Старый Пока Митит, в больших подшитых валенках, заячьей шапке и древней шубе, сидит на крыльце и дремлет на припеке. Он совсем постарел, на лице скулы торчат шишками да большой нос, разрисованный синими жилками.
Я поздоровался со стариком. Он сразу-то и не признал меня, он, наверное, сразу даже меня не увидел. А когда признал, обрадовался, вытащил из рукавицы руку, твердую и костлявую, как глухариная лапа.
— Ну, парень, подрос ты, подрос, — замигал он слезящимися глазами. — Скоро догонишь отца-то, кхы… Слыхал я, мастером ты теперь. Мать-то обрадовалась бы, кхы…
— Дед, а как там братишки мои живут-могут, не знаешь? — спрашиваю я, а сам чуть не плачу.
— А что, живут. Слыхал я, хлебные карточки дают им от тебя. Правда ай нет?
Я угостил старика махоркой, а потом расщедрился и отсыпал ему целую горсть.
Когда дошагал я до своего дома, ноги мои совсем подкосились, не хотят дальше идти, а к крыльцу нашему даже тропиночки нет. И в окнах никого не видно… Только капель, как и в те, безвозвратно ушедшие, дни так же весело и звонко бежит с крыши. Но кто это так мчится со стороны Кулиги? И кричит. Шурик? Шурик! Мой меньшой! В одной рубахе и без шапки. Ой, как летит, в снег не упал бы!
Я растерянно шагаю ему навстречу. А он уж — вот он, бросился, повис, плачет. И я с силой глажу его белую головку, успокаиваю его и себя, глажу вздрагивающую спину меньшого, и снова чувствую себя большим, совсем взрослым, снова — старшим братом. Самым старшим в нашей семье.
— Ну, Шурик, ну, что ты? Ты ж у меня мужик, вон какой большой, — говорю я, готовый сам зареветь. — Зачем ты нагишом-то бежишь, продует так-то… А болеть сейчас никак нельзя. У нас вон и то кроме йоду ничего нет, хошь внутрь его лей, хошь снаружи.

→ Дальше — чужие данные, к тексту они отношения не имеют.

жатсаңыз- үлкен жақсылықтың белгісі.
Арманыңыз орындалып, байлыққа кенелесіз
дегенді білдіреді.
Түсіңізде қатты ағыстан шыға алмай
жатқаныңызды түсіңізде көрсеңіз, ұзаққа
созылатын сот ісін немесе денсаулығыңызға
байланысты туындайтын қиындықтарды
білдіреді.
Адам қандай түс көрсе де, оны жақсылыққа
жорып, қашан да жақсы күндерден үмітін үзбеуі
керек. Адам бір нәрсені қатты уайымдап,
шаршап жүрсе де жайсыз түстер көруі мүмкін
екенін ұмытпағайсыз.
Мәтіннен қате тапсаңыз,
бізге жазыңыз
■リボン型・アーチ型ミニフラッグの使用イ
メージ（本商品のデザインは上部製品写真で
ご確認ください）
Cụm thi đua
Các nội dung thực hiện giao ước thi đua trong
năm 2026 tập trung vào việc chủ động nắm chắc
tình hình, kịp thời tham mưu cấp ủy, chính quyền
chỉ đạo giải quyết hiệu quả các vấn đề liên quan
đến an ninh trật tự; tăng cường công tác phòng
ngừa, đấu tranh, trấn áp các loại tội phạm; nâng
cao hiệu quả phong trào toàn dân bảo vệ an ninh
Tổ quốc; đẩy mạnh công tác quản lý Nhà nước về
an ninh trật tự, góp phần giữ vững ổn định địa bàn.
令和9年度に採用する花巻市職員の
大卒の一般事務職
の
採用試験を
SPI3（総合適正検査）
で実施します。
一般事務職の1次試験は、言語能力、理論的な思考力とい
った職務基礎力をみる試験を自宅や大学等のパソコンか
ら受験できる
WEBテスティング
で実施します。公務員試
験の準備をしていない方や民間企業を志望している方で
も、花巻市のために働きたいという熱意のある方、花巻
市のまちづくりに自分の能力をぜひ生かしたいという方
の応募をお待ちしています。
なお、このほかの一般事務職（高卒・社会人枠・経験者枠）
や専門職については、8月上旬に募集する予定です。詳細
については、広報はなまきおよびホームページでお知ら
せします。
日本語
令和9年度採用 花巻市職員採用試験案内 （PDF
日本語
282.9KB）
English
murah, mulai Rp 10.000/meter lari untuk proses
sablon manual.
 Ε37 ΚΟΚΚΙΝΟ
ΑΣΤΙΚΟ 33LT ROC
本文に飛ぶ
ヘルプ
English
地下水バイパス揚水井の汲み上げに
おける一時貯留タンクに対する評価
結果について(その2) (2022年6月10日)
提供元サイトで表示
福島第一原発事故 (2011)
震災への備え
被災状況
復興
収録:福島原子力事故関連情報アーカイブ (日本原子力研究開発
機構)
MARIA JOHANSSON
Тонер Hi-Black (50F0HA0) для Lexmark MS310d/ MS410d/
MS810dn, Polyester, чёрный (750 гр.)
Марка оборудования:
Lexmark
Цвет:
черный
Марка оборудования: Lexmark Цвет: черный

Что-то я плету, сам не пойму, сам не слышу…
Мы шагаем рядом, взявшись за руки. Шурик часто поглядывает на меня и все еще шмыгает носом.
— Федя, какой ты большущий стал…
— Ты тоже подрос, Шурик, только худой больно…
Дома нас встречает муж тетки, он один. Встал мне навстречу с длинной лавки — маленький, щупленький, изболевшийся, но, как всегда, в жилетке.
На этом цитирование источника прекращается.